Passage shown:
## begin
Generating UTF-8 with System.Xml.XmlWriter

Today i decided to experiment with XmlWriter. The first i wanted to do was set the Encoding to UTF-8.:

StringBuilder stringBuilder = new StringBuilder();
XmlWriter xmlWriter = XmlWriter.Create(stringBuilder);
xmlWriter.Settings.Encoding = Encoding.UTF8;

When i ran this code i recieved the following exception: XmlException was unhandled: The ‘XmlWriterSettings.Encoding’ property is read only and cannot be set. The documentation for the Settings property clearly says:

The XmlWriterSettings object returned by the Settings property cannot be modified. Any attempt to change individual settings results in an exception being thrown.
## end
Requirement 1:
According to the XmlWriter post, what happens when code tries to change individual settings on the object returned by the Settings property?

(Records from a collection)
## begin
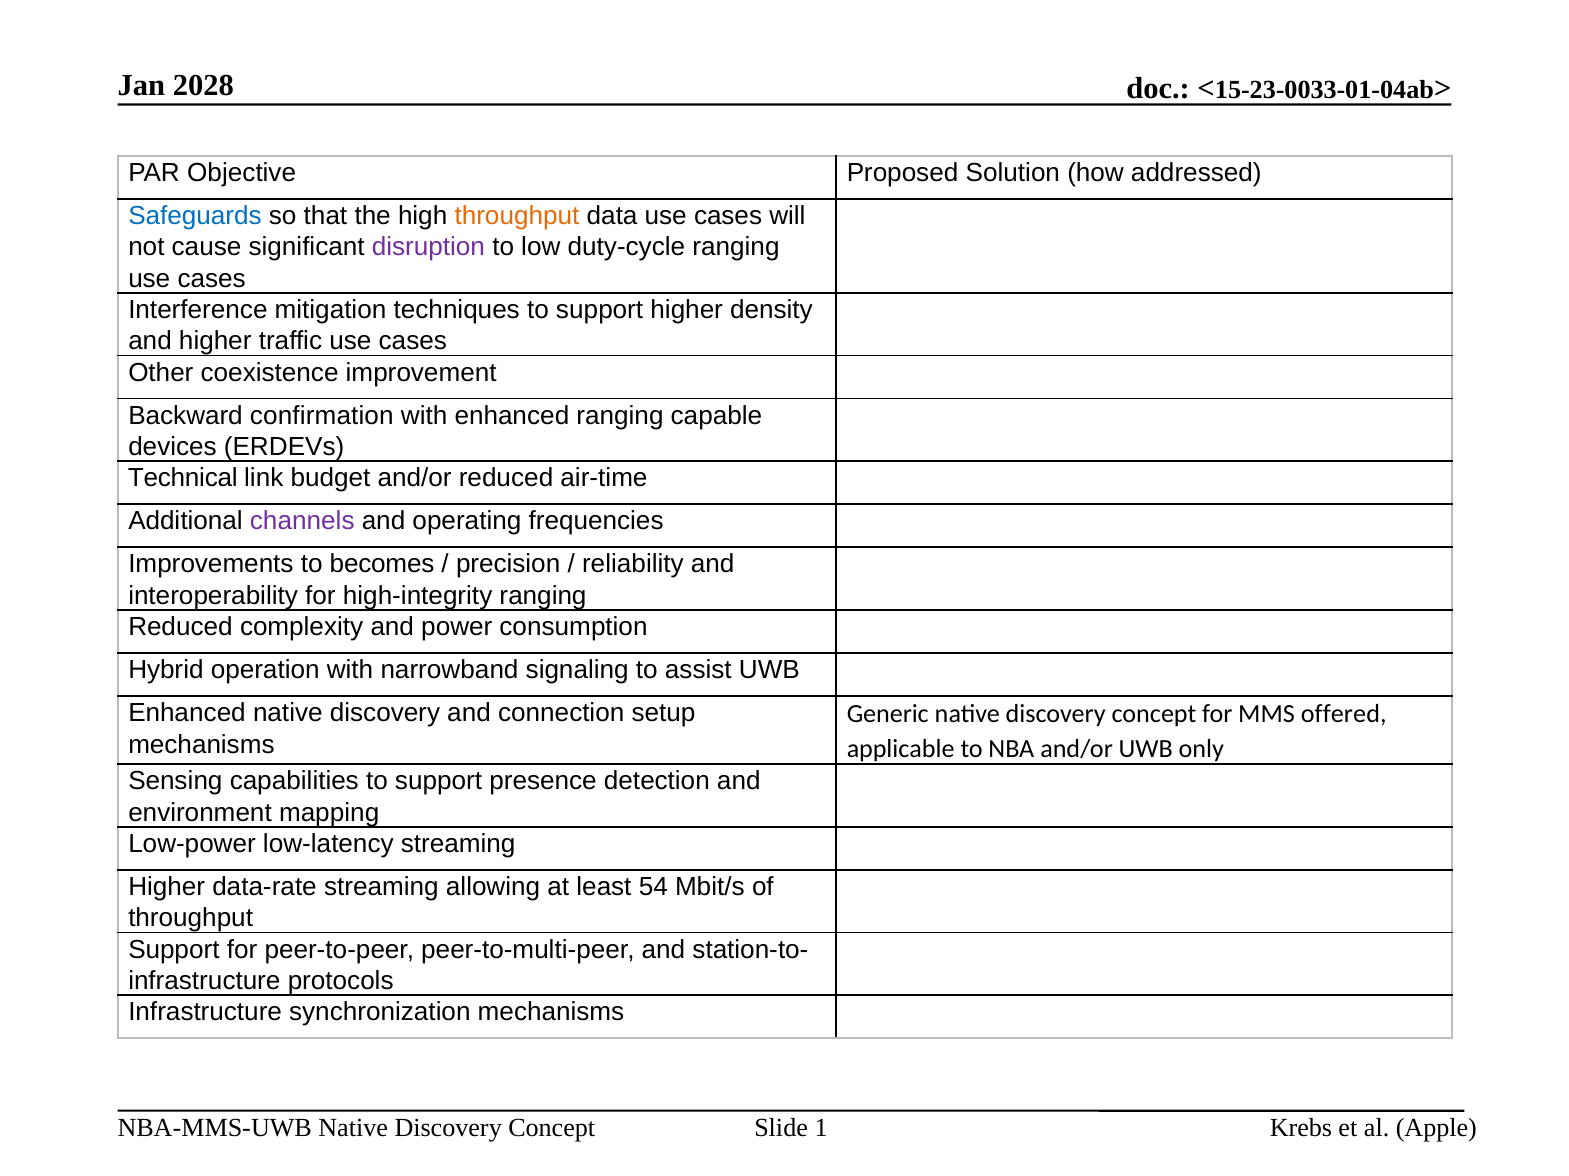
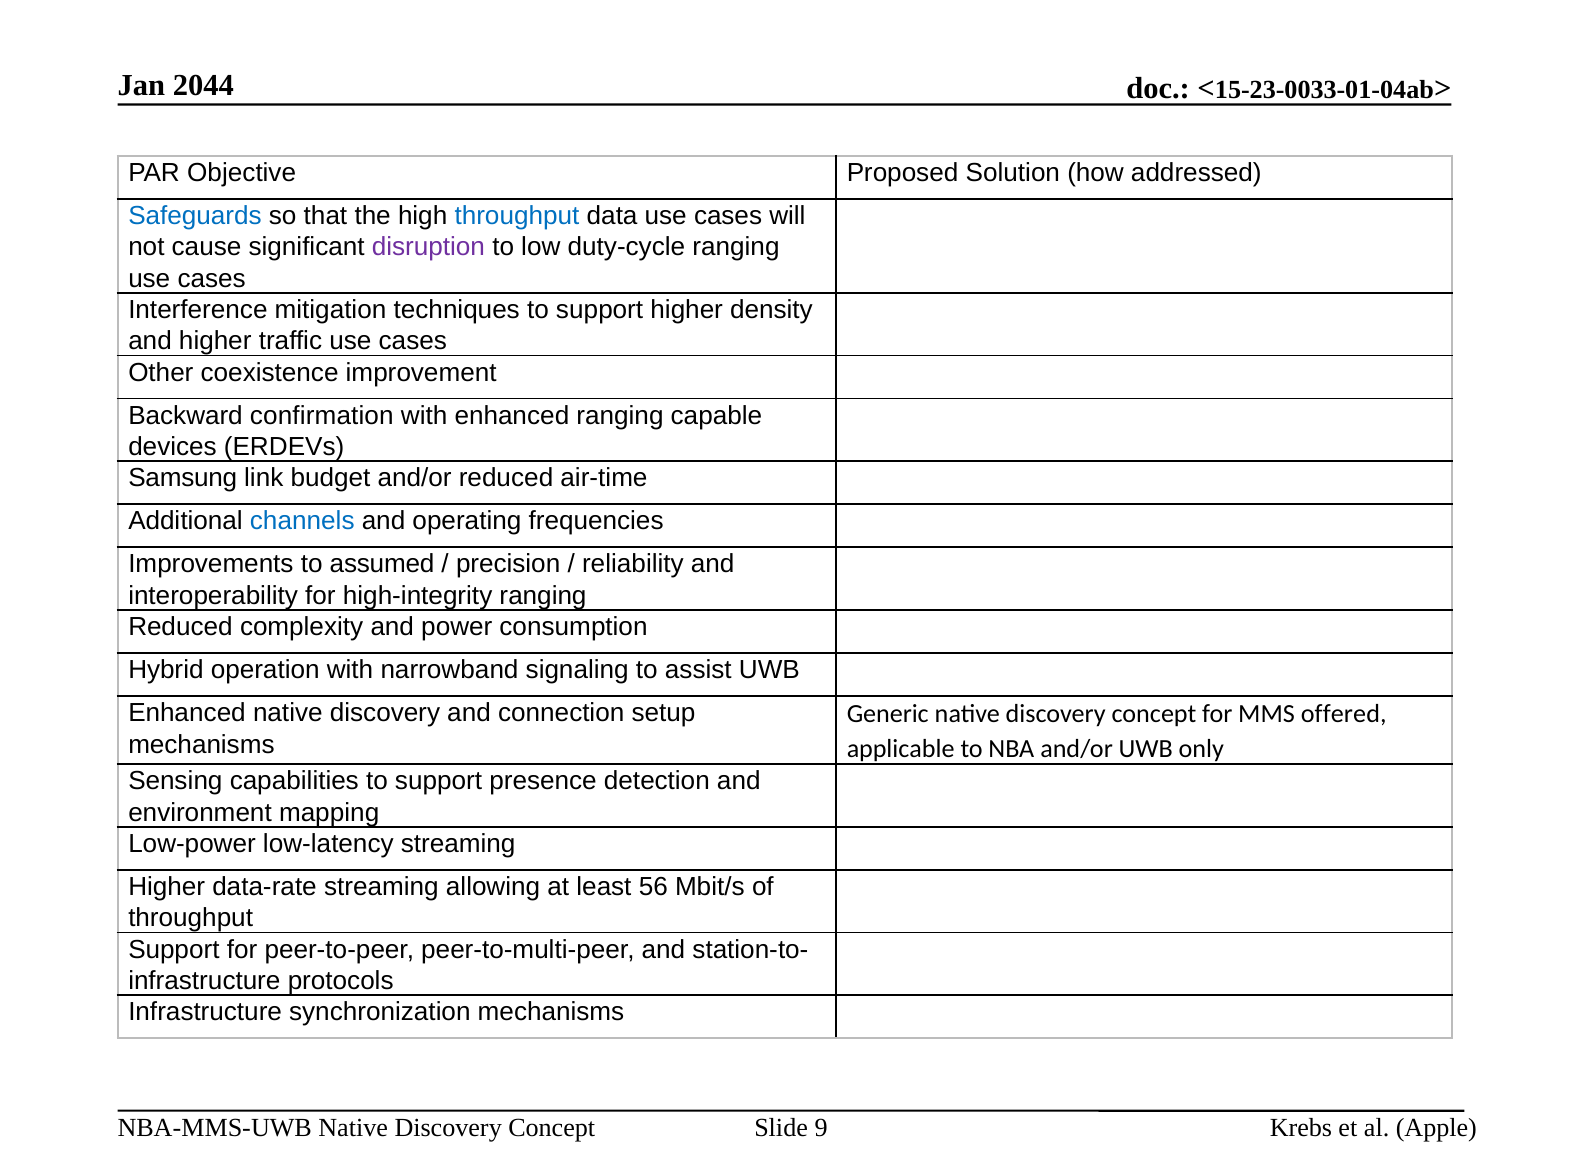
2028: 2028 -> 2044
throughput at (517, 216) colour: orange -> blue
Technical: Technical -> Samsung
channels colour: purple -> blue
becomes: becomes -> assumed
54: 54 -> 56
1: 1 -> 9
## end
Requirement 2:
Write out every line of the listing above without altering it, and omit the pictures.

Worked solution 1:
An exception is thrown.

Worked solution 2:
2028: 2028 -> 2044
throughput at (517, 216) colour: orange -> blue
Technical: Technical -> Samsung
channels colour: purple -> blue
becomes: becomes -> assumed
54: 54 -> 56
1: 1 -> 9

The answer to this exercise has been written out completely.